Collected data entries:
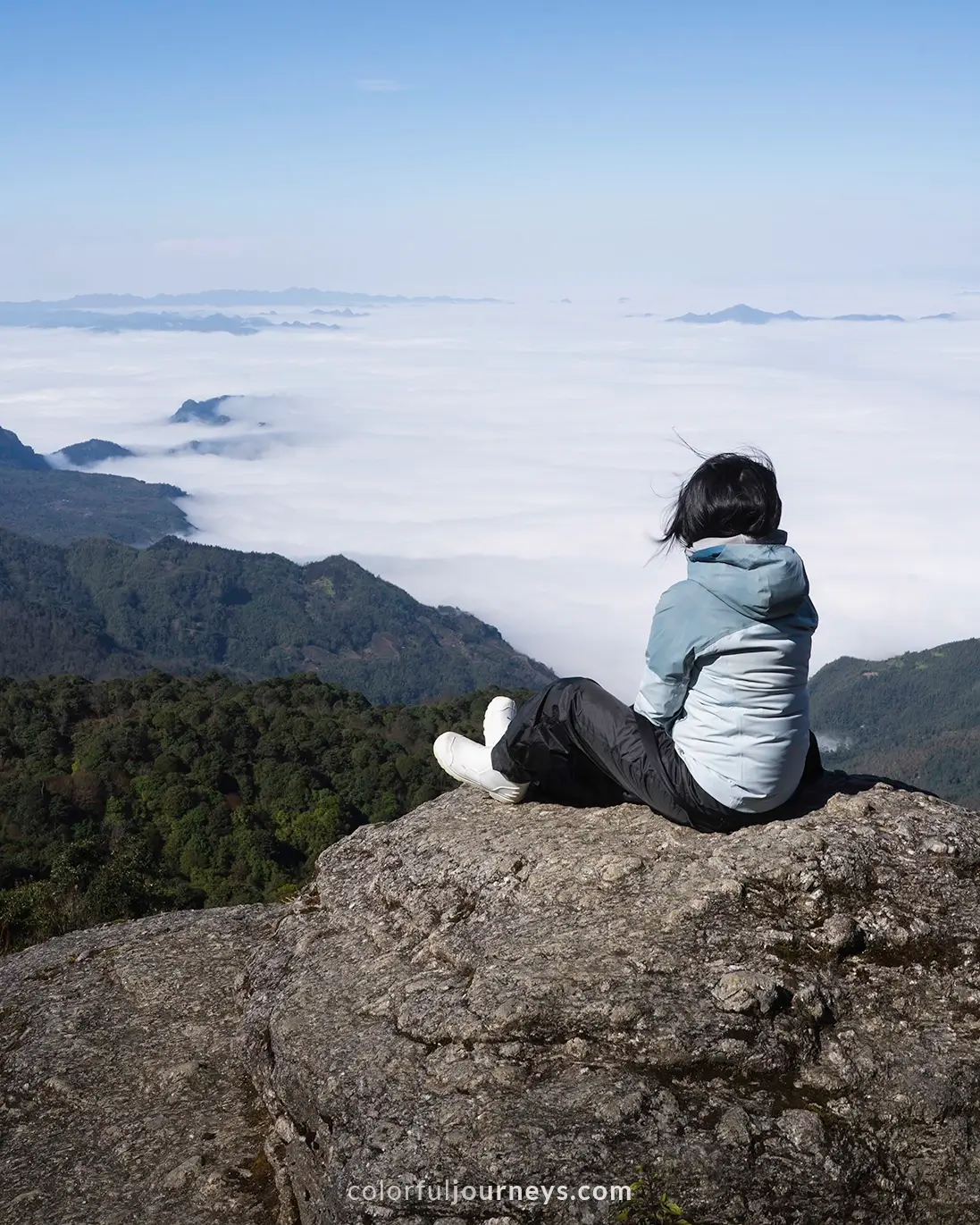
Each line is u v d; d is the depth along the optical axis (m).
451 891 3.45
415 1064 2.75
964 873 3.20
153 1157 3.05
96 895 9.38
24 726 50.66
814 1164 2.40
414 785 42.44
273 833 39.00
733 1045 2.63
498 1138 2.46
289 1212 2.74
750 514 3.05
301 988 3.27
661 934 2.97
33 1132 3.25
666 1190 2.34
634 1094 2.52
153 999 3.81
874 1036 2.71
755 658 3.08
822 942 2.92
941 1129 2.52
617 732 3.33
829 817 3.40
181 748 45.28
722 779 3.16
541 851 3.44
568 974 2.87
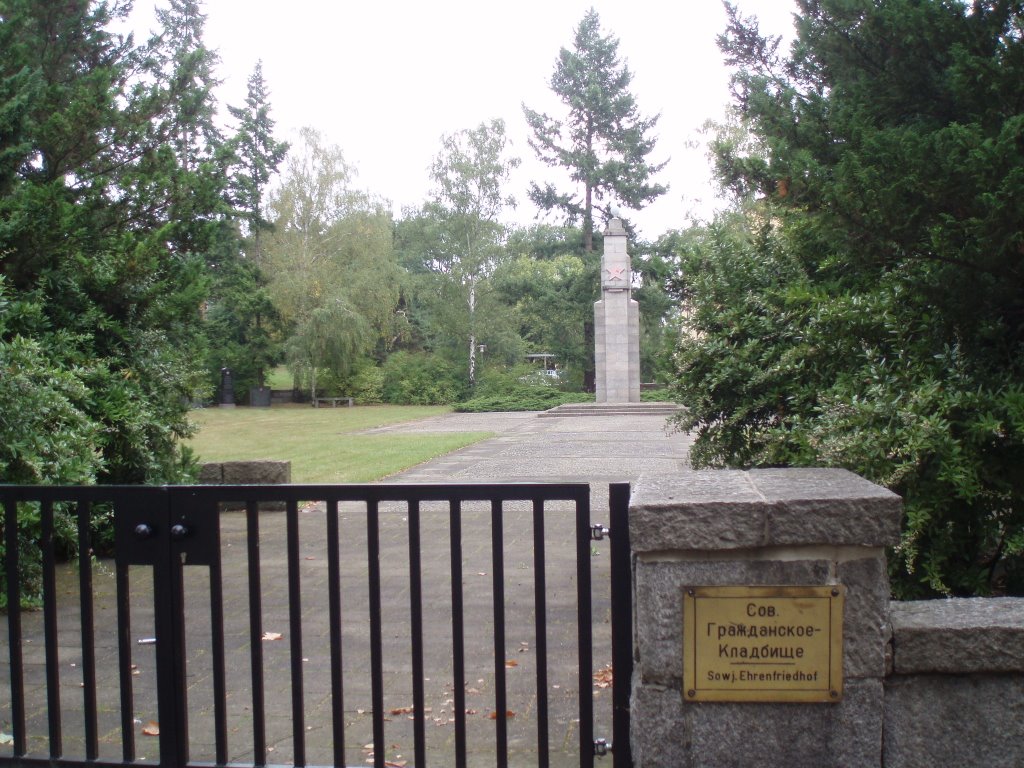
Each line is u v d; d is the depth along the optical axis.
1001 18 5.38
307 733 4.35
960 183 4.57
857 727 3.08
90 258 9.47
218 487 3.58
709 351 6.95
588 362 56.19
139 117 10.17
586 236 54.47
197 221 10.69
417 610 3.50
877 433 4.68
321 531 9.91
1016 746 3.07
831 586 3.06
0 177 8.88
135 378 9.75
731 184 6.89
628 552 3.44
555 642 5.78
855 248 5.27
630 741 3.37
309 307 51.59
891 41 5.80
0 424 6.98
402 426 33.41
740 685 3.10
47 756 3.73
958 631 3.05
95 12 11.23
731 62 7.79
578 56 53.38
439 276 54.78
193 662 5.52
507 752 3.92
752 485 3.34
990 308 5.06
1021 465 4.86
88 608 3.67
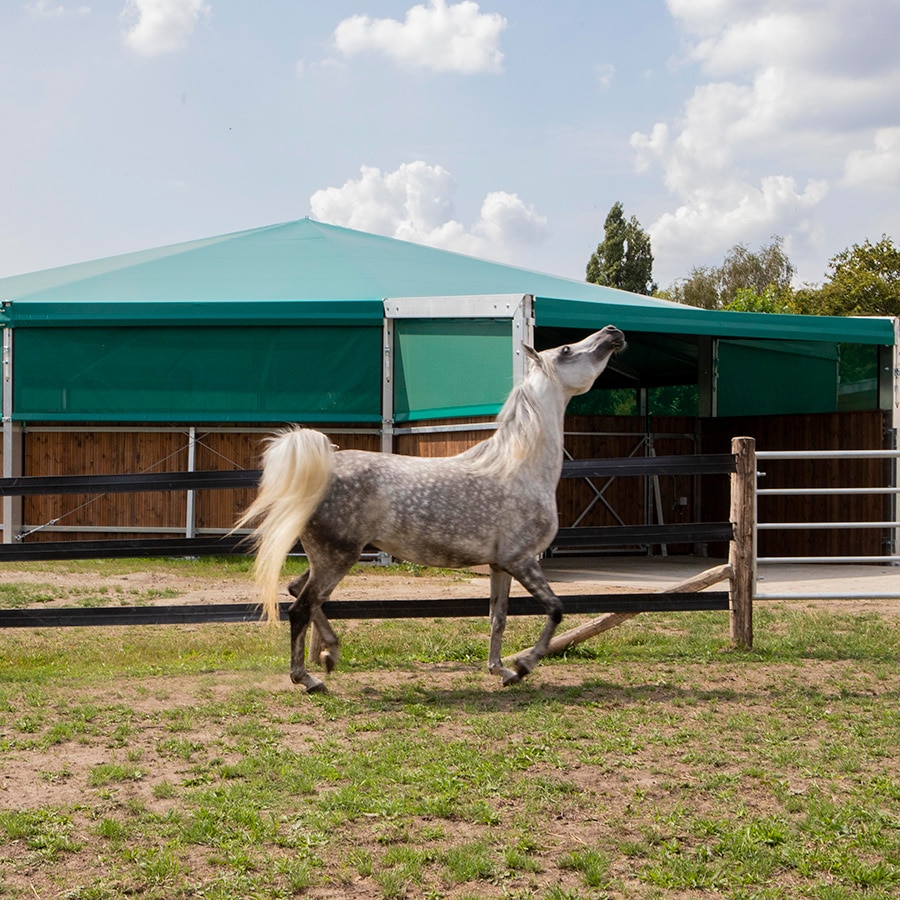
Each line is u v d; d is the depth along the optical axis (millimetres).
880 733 5523
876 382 15055
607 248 61344
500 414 6605
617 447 17000
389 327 14258
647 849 3955
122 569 13039
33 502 14930
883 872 3734
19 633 8875
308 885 3641
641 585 12023
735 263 59281
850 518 15344
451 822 4230
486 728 5535
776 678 6855
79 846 3900
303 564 13352
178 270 17141
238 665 7312
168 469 14914
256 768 4824
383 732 5516
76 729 5484
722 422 17438
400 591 11180
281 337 14461
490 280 17500
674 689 6539
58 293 15586
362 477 6234
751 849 3936
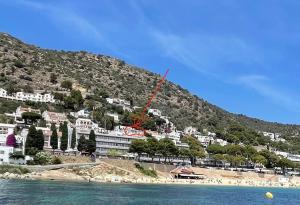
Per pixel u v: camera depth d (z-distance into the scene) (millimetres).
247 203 178875
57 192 161000
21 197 140125
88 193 166125
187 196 188750
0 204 124438
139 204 145500
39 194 150875
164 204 151250
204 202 168250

*WHAT IS REQUIRED*
Copy the final stretch of the entries exactly: the line containing "647 849 3955" and every line after it through the last. Include no pictures and nothing more.

*OUTPUT BELOW*
647 849 3955
122 569 13039
33 502 14930
883 872 3734
19 633 8875
308 885 3641
641 585 12023
735 263 59281
850 518 15344
451 822 4230
486 728 5535
776 678 6855
79 846 3900
303 564 13352
178 270 17141
238 665 7312
168 469 14914
256 768 4824
383 732 5516
76 729 5484
722 422 17438
400 591 11180
281 337 14461
490 280 17500
674 689 6539
58 293 15586
362 477 6234
751 849 3936
Per pixel u v: camera depth d (z-distance into the scene) (millimetres).
247 203 178875
57 192 161000
21 197 140125
88 193 166125
187 196 188750
0 204 124438
139 204 145500
39 194 150875
164 204 151250
204 202 168250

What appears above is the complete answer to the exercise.